必死に思案するが、答えを知ることは現状の情報量では難しいだろう。
「わかりました。私の方でお伺いさせていただきますので、どちらかで待ち合わせいたしましょう」
『は、はい!ありがとうございます!』
「ご自宅は駅の近くでしたよね?でしたら、そこの駅前のカフェに十三時でどうでしょうか?」
『はい!大丈夫です!!お待ちしております』
その言葉を最後に電話が切れた。
「でも、どうして…もしかして、ゆうくんの力が弱まってるの?なんにしても、確かめなきゃ」
意を決し、キョウコは家を後にした。
キョウコは待ち合わせの時間よりも早くその場所についていた。しかし、店には入らず、近くのベンチから店を眺めていた。
十五分ほど待つと、電話の男、杉宮が妻を連れて店に入っていた。それを確認してから、キョウコは後に続いた。
「いらっしゃいませ、こちらの席へどうぞ」
そう店員に案内されたが、それを軽くあしらって杉宮たちの許へ向かった。
「お久しぶりです」
「わざわざすみません。お越しいただいて」
杉宮はわざわざ立ち上がり、一礼した。妻は無言で、しかし、夫と同じ行動を取った。
「それで、詳しい話をお聞かせ願いますか?」
キョウコは実に淡白だった。
「それがですね、あの日から息子は元気に学校に通っていたのですが、一ヶ月もすると体調を崩すようになり、病院に連れて行ったんです。そしたら、前の病気を再発していると、医師には言われました。完治したと聞いていたので、私は安心していたのですが、こういったケースは他にもあったんでしょうか?」
「なるほど。そういったケースは今までに見られない、初めてのケースです」
キョウコは僅かに俯き、思案した。その時、ある不自然な点に気づいた。杉宮は悲しそうに思いつめてはいるが、妻は悲しみ、というより緊張が伝わってきていた。
――この人なんで…?何か嫌な予感がする…
キョウコの勘は後に的中することとなる。
「いえ、わかりました。息子さんが退院する日などは未定ですか?」
「いえ、一度様子を見て、調子が良ければ来週に一時的にではありますが、退院する予定でいます」
杉宮の妻は一度もキョウコを見ようとしない。
「そうですか。でしたら、その退院日が決まる頃にこちらから連絡いたします。それと、そちらからの連絡は今後一切しないでください。話は以上です」
淡々(たんたん)と進め、キョウコは相手の言葉を待たずに席を立った。
「では、失礼します」
キョウコは急ぐように店を後にし、帰路についた。
夫婦はキョウコの背中を見送ると、安堵した。深い溜め息を吐く杉宮と、その妻は背に靠れかかった。
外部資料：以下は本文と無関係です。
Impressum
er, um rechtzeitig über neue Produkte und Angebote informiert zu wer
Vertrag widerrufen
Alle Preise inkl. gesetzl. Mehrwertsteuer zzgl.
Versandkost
キョウコと入れ違うように入ってきたのは痩せ細った長身の男だ。男は店員に構うことなく、一直線に杉宮夫婦の許へ行き、乱暴に腰を下ろした。
「いやーご苦労、ご苦労。なかなか様になってたぞ?」
「須藤さん、本当にいいんでしょうか?」
「何がだ?」
「あの人たちが犯罪をするような人たちには思えません…」
杉宮は弱弱しく後悔を口にするが、須藤の威圧的な態度に怯えていた。
「なんだと?あいつらは罪を犯したんじゃない。繰り返しているんだ。それも、何度も何度も。それともあれか?お前らも隠蔽で捕まりたいのか?」
「い、いえそんな!でも、彼らは一体どんな罪を…」
「お前たちがそれを知る必要はない」
それ以上、杉宮が口を開くことはなかった。
「協力に感謝する。これは気持ちだ」
須藤はテーブルに封筒を置いて、店を後にした。